The organization mixes Vedic thought with Sikh gurbani, effectively mixing Hinduism and Sikhism together. They maintain a belief in the ten Sikh gurus and the Guru Granth Sahib. Recitation of the Guru Granth Sahib begins on Brahma Muhurta. The sadhus of the akhara remained clothed (as opposed to being a naga-sadhu) and refrain from intoxication, spreading of ash on the body, or sacred fires. Initiates are to maintain the 5Ks of Sikhism and the Guru Granth Sahib is enthroned at their centres and a granthi caretakes its recitation, being akin to a mainstream Sikh gurdwara in this regard. The Nirmal akhara differs from the Shaivite and Vaishnavite akharas as its members are to maintain uncut hair (kesh) and wear a dastar (turban), meanwhile those other akharas have their initiates and members shave their head. Furthermore, its Nishan Sahib (flag) is placed outside the akhara rather than at its internal centre. All castes are welcome to the akhara. At the beginning of a Kumbh, a Dharmadhwaja flag is installed at the akhara before sadhus and sants enter the encampment, who sit under it to perform rituals.
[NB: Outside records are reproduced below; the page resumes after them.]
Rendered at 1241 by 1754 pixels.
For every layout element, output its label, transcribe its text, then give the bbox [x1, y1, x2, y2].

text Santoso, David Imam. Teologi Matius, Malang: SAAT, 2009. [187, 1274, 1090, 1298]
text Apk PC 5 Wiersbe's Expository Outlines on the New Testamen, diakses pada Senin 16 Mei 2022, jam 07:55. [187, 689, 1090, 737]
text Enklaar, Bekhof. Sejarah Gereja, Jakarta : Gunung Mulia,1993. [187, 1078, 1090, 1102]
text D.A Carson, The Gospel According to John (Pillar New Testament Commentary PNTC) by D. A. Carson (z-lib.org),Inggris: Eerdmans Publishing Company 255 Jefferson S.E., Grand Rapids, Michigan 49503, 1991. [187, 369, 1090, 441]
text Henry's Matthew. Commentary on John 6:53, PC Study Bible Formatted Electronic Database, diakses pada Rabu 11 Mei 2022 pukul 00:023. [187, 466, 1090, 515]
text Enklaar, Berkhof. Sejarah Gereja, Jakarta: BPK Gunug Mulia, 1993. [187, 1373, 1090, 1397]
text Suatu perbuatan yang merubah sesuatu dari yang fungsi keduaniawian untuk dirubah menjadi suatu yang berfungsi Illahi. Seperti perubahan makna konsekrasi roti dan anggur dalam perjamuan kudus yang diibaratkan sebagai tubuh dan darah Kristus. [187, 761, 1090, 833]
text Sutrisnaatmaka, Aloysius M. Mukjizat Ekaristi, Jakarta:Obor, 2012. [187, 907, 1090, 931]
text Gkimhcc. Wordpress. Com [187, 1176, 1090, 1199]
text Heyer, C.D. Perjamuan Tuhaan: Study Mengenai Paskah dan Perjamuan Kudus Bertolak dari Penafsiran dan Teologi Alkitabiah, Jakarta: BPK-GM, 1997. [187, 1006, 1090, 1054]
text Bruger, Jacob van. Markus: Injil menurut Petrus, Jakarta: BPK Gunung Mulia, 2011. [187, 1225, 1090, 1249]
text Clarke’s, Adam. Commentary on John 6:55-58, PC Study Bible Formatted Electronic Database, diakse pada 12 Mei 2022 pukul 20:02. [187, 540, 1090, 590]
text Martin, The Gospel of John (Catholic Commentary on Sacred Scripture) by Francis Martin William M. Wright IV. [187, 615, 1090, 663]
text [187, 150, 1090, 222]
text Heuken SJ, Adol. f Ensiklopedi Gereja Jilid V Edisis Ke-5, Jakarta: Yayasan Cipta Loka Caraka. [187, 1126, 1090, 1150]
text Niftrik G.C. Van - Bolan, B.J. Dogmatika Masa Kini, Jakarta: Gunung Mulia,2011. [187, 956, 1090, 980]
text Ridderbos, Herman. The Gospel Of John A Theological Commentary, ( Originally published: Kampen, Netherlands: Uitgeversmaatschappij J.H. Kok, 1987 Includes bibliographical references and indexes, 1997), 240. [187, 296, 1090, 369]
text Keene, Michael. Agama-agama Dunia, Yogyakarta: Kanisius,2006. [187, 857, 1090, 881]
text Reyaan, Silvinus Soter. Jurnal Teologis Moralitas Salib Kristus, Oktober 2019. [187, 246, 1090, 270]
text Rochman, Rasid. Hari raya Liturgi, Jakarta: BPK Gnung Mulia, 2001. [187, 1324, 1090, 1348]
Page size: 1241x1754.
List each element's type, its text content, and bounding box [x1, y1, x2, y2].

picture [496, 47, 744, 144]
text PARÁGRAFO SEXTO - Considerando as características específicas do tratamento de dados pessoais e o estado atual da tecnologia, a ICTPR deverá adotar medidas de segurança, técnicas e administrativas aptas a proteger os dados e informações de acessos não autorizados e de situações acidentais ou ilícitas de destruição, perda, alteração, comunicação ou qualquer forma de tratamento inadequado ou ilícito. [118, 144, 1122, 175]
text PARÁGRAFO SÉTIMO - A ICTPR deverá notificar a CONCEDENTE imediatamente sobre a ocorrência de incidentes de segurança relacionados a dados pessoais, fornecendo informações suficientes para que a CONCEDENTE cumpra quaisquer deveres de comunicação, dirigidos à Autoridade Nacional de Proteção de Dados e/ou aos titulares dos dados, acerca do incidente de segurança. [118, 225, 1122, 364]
A temple dedicated to a Ishtadev is also installed under the flag. Aside from the Guru Granth Sahib, they also venerate the Vedas, Bhagavad Gita, and Upanishads.

== Structure ==
The akhara consists of five Mahamandaleshwars and also consists of a governing body comosed of 25–26 religious figures. Some of the positions in the functioning of the akhara are the president, secretary, treasurer (Kothari), and Mukami Mahants. The smallest unit of the akhara is that of a Vidyarathi (spiritual student). The akhara has thirty-two branches across India, while other sources give a range of 30–35 branches across India. Around 15,000 sadhus across India are affiliated with the organization. It maintains a mobile, touring unit.

Major positions, such as the Mahant, Kothari, and Sant, within the organizations are given to ascetics on criteria based upon the concepts of Shastri and Gyani, with knowledge on topics related to Sanskrit, Shakhi, the Guru Granth Sahib, and the Dasam Granth being required. In 2019, the head of the group was Mahant Gurudev Singhji Vendantacharya.

=== Current positions ===
The current key members and their positions are as follows:

- Sri Mahant: Swami Gyanadev Singh Maharaj
- Mahamandaleshwar of the Shri Panchayati Nirmal Akhara: Sakshi Maharaj
- Secretary Mahant: Devendra Singh Shastri
- Kothari Mahant: Jaswinder Singh Shastri
- Chief Mahant: Laxman Singh
- Mahant: Gyan Singh

== List of heads ==

The leaders of the group, known as a Sri Mahant, are as follows:

- Mahitab Singh (1862–1871)
- Pandit Ram Singh Kuberia (1871–1875)
- Pandit Tara Singh Narotam (1875–1891)

== Controversy ==
The group was accused in 2017–2018 of selling land it received as donations to builders. Mahant Gyan Dev Singh expelled Mahant Gopal Singh from his Kothari Mahant position due to the allegations against him over misuse of the akhara's properties.